Soydan, Taylan, Zubić, Nikola, Messikommer, Nico, Mishra, Siddhartha, Scaramuzza, Davide

arXiv.org Artificial Intelligence 

A central challenge in sequence modeling is efficiently handling tasks with extended contexts. While recent state-space models (SSMs) have made significant progress in this area, they often lack input-dependent filtering or require substantial increases in model complexity to handle input variability. We address this gap by introducing S7, a simplified yet powerful SSM that can handle input dependence while incorporating stable reparameterization and specific design choices to dynamically adjust state transitions based on input content, maintaining efficiency and performance. We prove that this reparameterization ensures stability in long-sequence modeling by keeping state transitions well-behaved over time. Additionally, it controls the gradient norm, enabling efficient training and preventing issues like exploding or vanishing gradients. S7 significantly outperforms baselines across various sequence modeling tasks, including neuromorphic eventbased datasets, Long Range Arena benchmarks, and various physical and biological time series.
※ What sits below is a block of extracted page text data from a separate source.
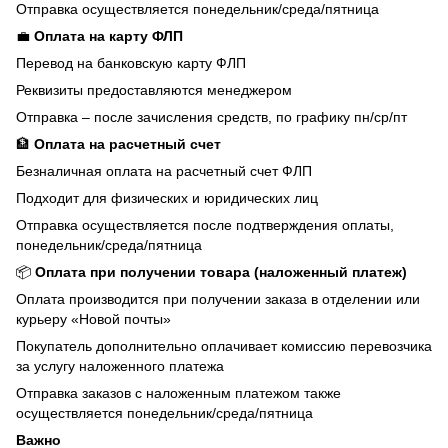
Отправка осуществляется понедельник/среда/пятница
💼
Оплата на карту ФЛП
Перевод на банковскую карту ФЛП
Реквизиты предоставляются менеджером
Отправка – после зачисления средств, по графику пн/ср/пт
🏦
Оплата на расчетный счет
Безналичная оплата на расчетный счет ФЛП
Подходит для физических и юридических лиц
Отправка осуществляется после подтверждения оплаты,
понедельник/среда/пятница
📦
Оплата при получении товара (наложенный платеж)
Оплата производится при получении заказа в отделении или
курьеру «Новой почты»
Покупатель дополнительно оплачивает комиссию перевозчика
за услугу наложенного платежа
Отправка заказов с наложенным платежом также
осуществляется понедельник/среда/пятница
Важно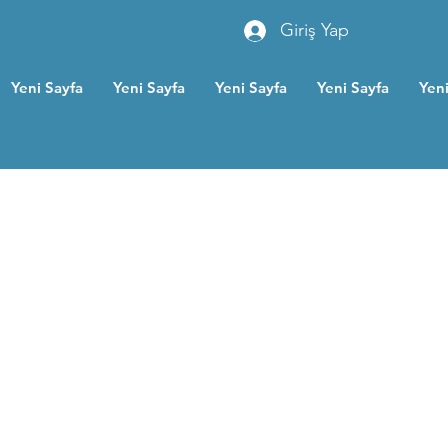
Giriş Yap
Yeni Sayfa
Yeni Sayfa
Yeni Sayfa
Yeni Sayfa
Yeni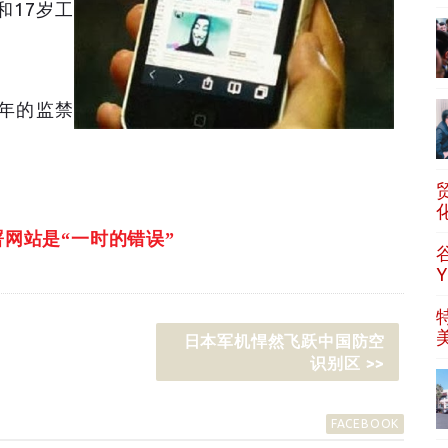
和17岁工
年的监禁
网站是“一时的错误”
日本军机悍然飞跃中国防空
识别区 >>
FACEBOOK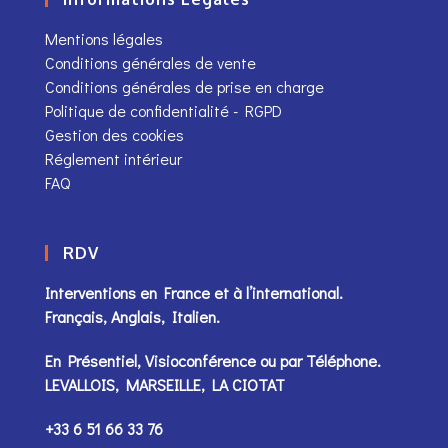
Mentions légales
Conditions générales de vente
Conditions générales de prise en charge
Politique de confidentialité - RGPD
Gestion des cookies
Réglement intérieur
FAQ
RDV
Interventions en France et à l’international.
Français, Anglais, Italien.
En Présentiel, Visioconférence ou par
Téléphone
.
LEVALLOIS, MARSEILLE, LA CIOTAT
+33 6 51 66 33 76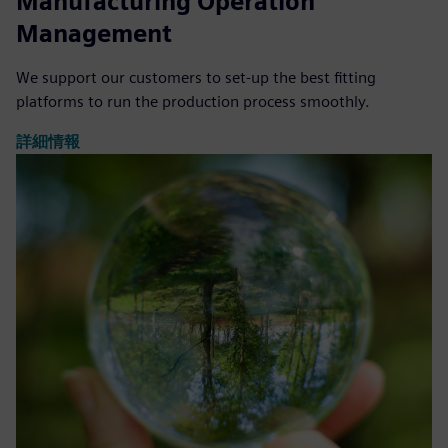
Manufacturing Operation
Management
We support our customers to set-up the best fitting
platforms to run the production process smoothly.
詳細情報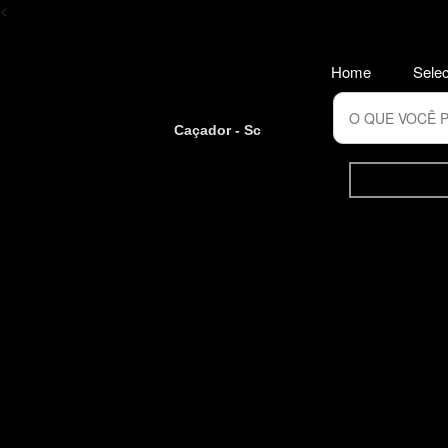
<
Home
Selec
Caçador - Sc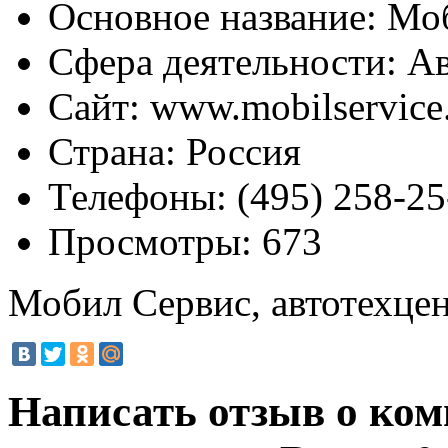
Основное название:
Моб
Сфера деятельности:
Ав
Сайт:
www.mobilservice
Страна:
Россия
Телефоны:
(495) 258-25
Просмотры:
673
Мобил Сервис, автотехце
Написать отзыв о ко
Overall, S7 offers a more straightforward approach to sequence modeling without relying on complex, domain-specific inductive biases, achieving significant improvements across key benchmarks. Sequence modeling is a fundamental challenge in deep learning, with applications spanning natural language processing, computer vision, audio processing, and genomics (Sutskever et al., 2014; Graves et al., 2013). The core problem lies in effectively capturing and utilizing information from long input sequences while maintaining computational efficiency. While efficient, convolutional models (Bai et al., 2018) cannot often capture global context. The key challenge is to design a model that can (1) efficiently process very long sequences, (2) adaptively filter and retain relevant information over extended time horizons, (3) perform contentbased reasoning, and (4) maintain a compact state representation. Recent advances in Deep State Space Models (Deep SSMs) (Gu et al., 2020; Hasani et al., 2020) have shown promise, but existing approaches like S4 (Gu et al., 2022a) and Mamba (Gu & Dao, 2023) still face limitations in balancing these requirements.